Derf’s True Stories Volumes 3 and 4

In his True Stories comics, Derf has been going further back in time with each issue. In volume three, he covers 1996-2001, which was the height of alt-weekly newspapers. This is years before his career-defining comic My Friend Dahmer and his switch over to long-form storytelling. His stock in trade in comics for nearly two decades prior to that was his four-panel strip The City. It was an observational comic (each one has the caption “True Story”) about urban decay and general weirdness. He describes his style at the time as his “Brutalist Period,” where he went over the top with intensely thick line weights, highly exaggerated figures, and an unrelentingly grotesque style in every single panel.

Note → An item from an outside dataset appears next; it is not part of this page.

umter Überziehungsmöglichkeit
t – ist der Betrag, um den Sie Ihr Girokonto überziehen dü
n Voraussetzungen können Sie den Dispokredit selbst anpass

Derf’s elongated faces, exaggerated eyes and eyebrows, and distorted expressions create a perhaps unintentional air of horror in his depiction of city life. There are people desperate to win the lotto, dead mice in coffee shop pastry counters, maggots under kitchen mats, kids with guns, and inappropriate conversations held on newfangled cell phones. There are punchlines for each strip, of course, and they are meant to be funny. A different artist could have made them much more lighthearted with a softer approach, but the intensity of Derf’s linework and his heavy use of spotting blacks gives the whole project a dystopian feel. The one exception is “Fred,”, a four-page story that’s a precursor to some of his longer work. This is a story that’s too wild not to be true, as Derf recalls a time in art school while in Pittsburgh where he was offered a ride by a nice man. The man just happened to be Fred Rogers, who was precisely as nice as one would expect. One can see Derf’s future at play here because there’s a lighter touch in terms of his use of line weights, but there’s also a sense of pacing and a comedic touch that demonstrated how natural this form of storytelling would be for him.

The fourth volume of True Stories goes back even further, printing his earliest work from 1990-95. One can see his rough edges, especially in the earlier strips. Derf’s lettering is shaky, his panel composition is a bit wonky, and his figure design is sloppy at some points. At the same time, there’s tremendous energy that one can feel in these comics and a looseness that he lost in the comics from volume three. His eye and his wit were both fully-formed early in his career, as his simultaneous affection and repulsion for the weirdos and misfits whom he observed in the city was obvious. The city was a weird and sometimes frightening place, but that beat gentrification and stale incursions by corporate culture. Indeed, Derf’s work is a celebration of misfits, miscreants, and outcasts. It’s about those who can’t navigate society and their attempts to do so. While weirdos are often the subjects of punchlines in his strips, his affection for his subject matter makes that humor less derisive and surprisingly inclusive. Derf clearly counts himself as one of the weirdos, and True Stories shows him celebrating that fact as he introduces the world to a veritable parade of strangeness.